Knackpunkt der Klausurtagung war das Thema Mobilität. Hier herrscht die geringste Übereinstimmung, wie Oberbürgermeister Jörg Lutz abschließend konstatierte. Bei der Zusammenstellung der Leitlinien für die kommenden fünf Jahre bestand die Gefahr einer nicht mehr praktikablen Endlosliste von Entscheidungen. Schließlich disziplinierten sich die Teilnehmer dann doch und „beschränkten“ sich auf elf Punkte. Dazu gehört zunächst eine Erhebung über den Anteil des Verkehrs vom Fußgänger über Radfahrer, Bus und Bahn bis zum Auto, um gesichertes Datenmaterial zu haben.

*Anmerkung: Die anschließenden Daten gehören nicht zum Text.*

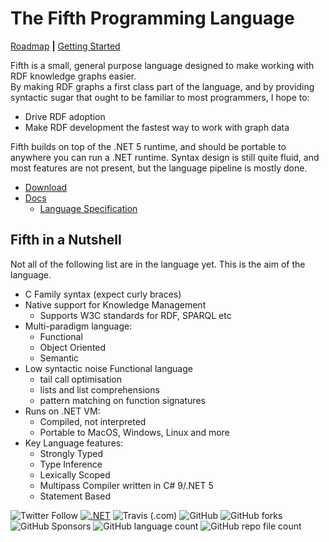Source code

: # The Fifth Programming Language

[Roadmap](/roadmap) **|** [Getting Started](/getting-started)

Fifth is a small, general purpose language designed to make working with RDF knowledge graphs easier.  
By making RDF graphs a first class part of the language, and by providing syntactic sugar that 
ought to be familiar to most programmers, I hope to:

- Drive RDF adoption
- Make RDF development the fastest way to work with graph data

Fifth builds on top of the .NET 5 runtime, and should be portable to anywhere you can run a .NET runtime.
Syntax design is still quite fluid, and most features are not present, but the language pipeline is mostly done. 

- [Download](#)
- [Docs](#)
  - [Language Specification](#)

## Fifth in a Nutshell

Not all of the following list are in the language yet.  This is the aim of the language.

- C Family syntax (expect curly braces)
- Native support for Knowledge Management
  - Supports W3C standards for RDF, SPARQL etc
- Multi-paradigm language:
  - Functional
  - Object Oriented
  - Semantic
- Low syntactic noise Functional language
  - tail call optimisation
  - lists and list comprehensions
  - pattern matching on function signatures
- Runs on .NET VM:
  - Compiled, not interpreted
  - Portable to MacOS, Windows, Linux and more
- Key Language features:
  - Strongly Typed
  - Type Inference
  - Lexically Scoped
  - Multipass Compiler written in C# 9/.NET 5
  - Statement Based



![Twitter Follow](https://img.shields.io/twitter/follow/aabs?style=social)
[![.NET](https://github.com/aabs/fifthlang/actions/workflows/dotnet.yml/badge.svg)](https://github.com/aabs/fifthlang/actions/workflows/dotnet.yml)
![Travis (.com)](https://img.shields.io/travis/com/aabs/fifthlang)
![GitHub](https://img.shields.io/github/license/aabs/fifthlang)
![GitHub forks](https://img.shields.io/github/forks/aabs/fifthlang?style=social)
![GitHub Sponsors](https://img.shields.io/github/sponsors/aabs?style=social)
![GitHub language count](https://img.shields.io/github/languages/count/aabs/fifthlang)
![GitHub repo file count](https://img.shields.io/github/directory-file-count/aabs/fifthlang)

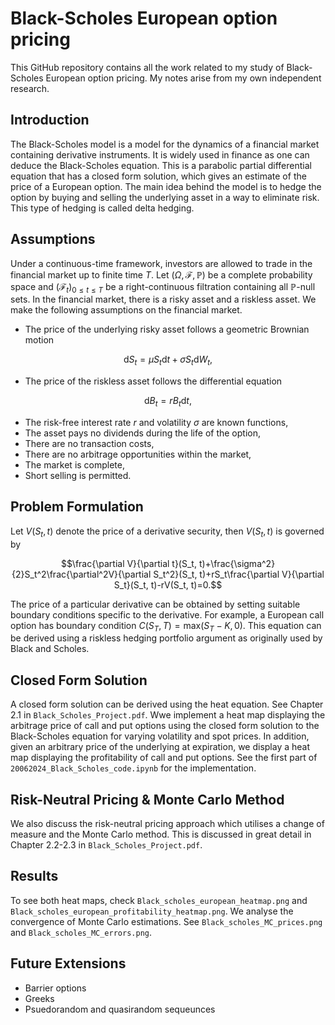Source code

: # Black-Scholes European option pricing

This GitHub repository contains all the work related to my study of Black-Scholes European option pricing. My notes arise from my own independent research.

## Introduction

The Black-Scholes model is a model for the dynamics of a financial market containing derivative instruments. It is widely used in finance as one can deduce the Black-Scholes equation. This is a parabolic partial differential equation that has a closed form solution, which gives an estimate of the price of a European option. The main idea behind the model is to hedge the option by buying and selling the underlying asset in a way to eliminate risk. This type of hedging is called delta hedging.

## Assumptions

Under a continuous-time framework, investors are allowed to trade in the financial market up to finite time $T$. Let $(\Omega, \mathcal{F}, \mathbb{P})$ be a complete probability space and $(\mathcal F_t)_{0\leq t\leq T}$ be a right-continuous filtration containing all $\mathbb{P}$-null sets. In the financial market, there is a risky asset and a riskless asset. We make the following assumptions on the financial market.
- The price of the underlying risky asset follows a geometric Brownian motion

$$\text{d}S_t=\mu S_t\text{d}t+\sigma S_t\text{d}W_t,$$

- The price of the riskless asset follows the differential equation

$$\text{d}B_t=rB_t\text{d}t,$$

- The risk-free interest rate $r$ and volatility $\sigma$ are known functions,
- The asset pays no dividends during the life of the option,
- There are no transaction costs,
- There are no arbitrage opportunities within the market,
- The market is complete,
- Short selling is permitted.

## Problem Formulation

Let $V(S_t, t)$ denote the price of a derivative security, then $V(S_t, t)$ is governed by

$$\frac{\partial V}{\partial t}(S_t, t)+\frac{\sigma^2}{2}S_t^2\frac{\partial^2V}{\partial S_t^2}(S_t, t)+rS_t\frac{\partial V}{\partial S_t}(S_t, t)-rV(S_t, t)=0.$$

The price of a particular derivative can be obtained by setting suitable boundary conditions specific to the derivative. For example, a European call option has boundary condition $C(S_T, T)=\text{max}(S_T-K, 0)$. This equation can be derived using a riskless hedging portfolio argument as originally used by Black and Scholes.

## Closed Form Solution

A closed form solution can be derived using the heat equation. See Chapter 2.1 in `Black_Scholes_Project.pdf`. Wwe implement a heat map displaying the arbitrage price of call and put options using the closed form solution to the Black-Scholes equation for varying volatility and spot prices. In addition, given an arbitrary price of the underlying at expiration, we display a heat map displaying the profitability of call and put options. See the first part of `20062024_Black_Scholes_code.ipynb` for the implementation. 

## Risk-Neutral Pricing \& Monte Carlo Method

We also discuss the risk-neutral pricing approach which utilises a change of measure and the Monte Carlo method. This is discussed in great detail in Chapter 2.2-2.3 in `Black_Scholes_Project.pdf`.

## Results

To see both heat maps, check `Black_scholes_european_heatmap.png` and `Black_scholes_european_profitability_heatmap.png`. We analyse the convergence of Monte Carlo estimations. See `Black_scholes_MC_prices.png` and `Black_scholes_MC_errors.png`.

## Future Extensions

- Barrier options
- Greeks
- Psuedorandom and quasirandom sequeunces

Ziel ist es, das Auto in der Innenstadt zurückzudrängen. Optimiert werden soll das Busnetz. Eine Machbarkeitsstudie für die Tramverlängerung von Riehen ist klare Mehrheitsmeinung.Die Preisgestaltung des öffentlichen Nahverkehrs soll überprüft werden (Stichworte: Citytarif, Kurzstreckentarif). Das Thema Parken soll umfassend in den Fokus rücken (Stichworte: Park & Ride am Stadtrand, zusätzliches Parkhaus). Das Radwegenetz soll optimiert werden. Der S-Bahn-Halt Zollweg genießt hohe Priorität. Firmen sollen dazu bewegt werden, ihren Mitarbeiter attraktive Angebote zur Nutzung des öffentlichen Verkehrs oder des Fahrrads zu machen. Die Stadt will hier vorangehen. Überprüft wird die Möglichkeit eines Ringverkehr um die Innenstadt (wir berichten noch).